7. The method according to claim 3, further comprising, after the processing the analog memory bank by the concurrent read/write test unit to obtain a concurrent read/write test result corresponding to the analog memory bank:

triggering the analog memory bank according to a preset triggering condition to generate a corresponding triggering result;

and judging and processing the self-fault injection function of the analog memory bank according to the existence quantity of fault interrupts in the trigger result.

8. A device for verifying a memory bank in a system-on-chip, comprising:

the preprocessing module is used for obtaining standard parameters corresponding to the memory bank to be tested and modeling and processing the standard parameters to obtain a simulated memory bank corresponding to the memory bank to be tested;

the data acquisition module is used for acquiring a preset code position corresponding to the analog memory bank and determining storage data corresponding to the analog memory bank according to the preset code position;

And the verification test module is used for sequentially testing and processing the analog memory bank by using a preset read-write test model and a preset error injection test model according to a set test sequence to obtain a test result corresponding to the analog memory bank, and generating a verification result corresponding to the analog memory bank according to the difference relation between the stored data and the test result.

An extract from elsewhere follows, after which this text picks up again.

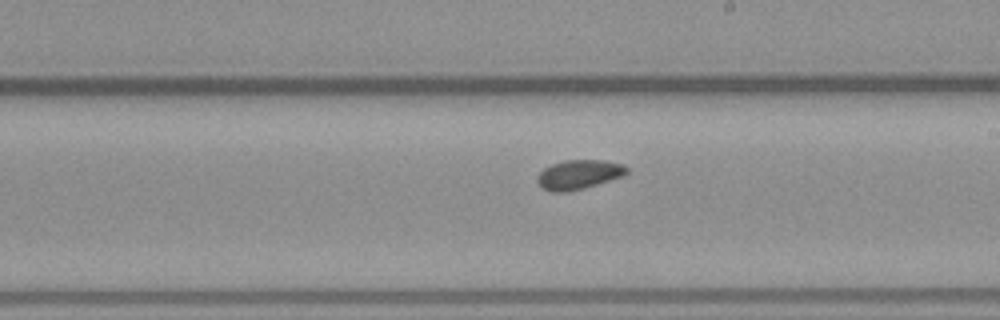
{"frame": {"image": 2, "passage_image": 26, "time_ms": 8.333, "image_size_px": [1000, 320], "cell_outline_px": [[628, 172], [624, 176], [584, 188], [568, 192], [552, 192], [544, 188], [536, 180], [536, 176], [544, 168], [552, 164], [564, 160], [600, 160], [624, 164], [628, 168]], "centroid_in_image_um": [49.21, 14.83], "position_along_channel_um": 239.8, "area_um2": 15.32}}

9. An electronic device, the electronic device comprising:

at least one processor; and

a memory communicatively coupled to the at least one processor; wherein,

the memory stores a computer program executable by the at least one processor to enable the at least one processor to perform the method of checking a memory bank in a system on a chip of any one of claims 1-7.

10. A computer readable storage medium storing computer instructions for causing a processor to perform the method of verifying a memory bank in a system-on-chip of any one of claims 1-7.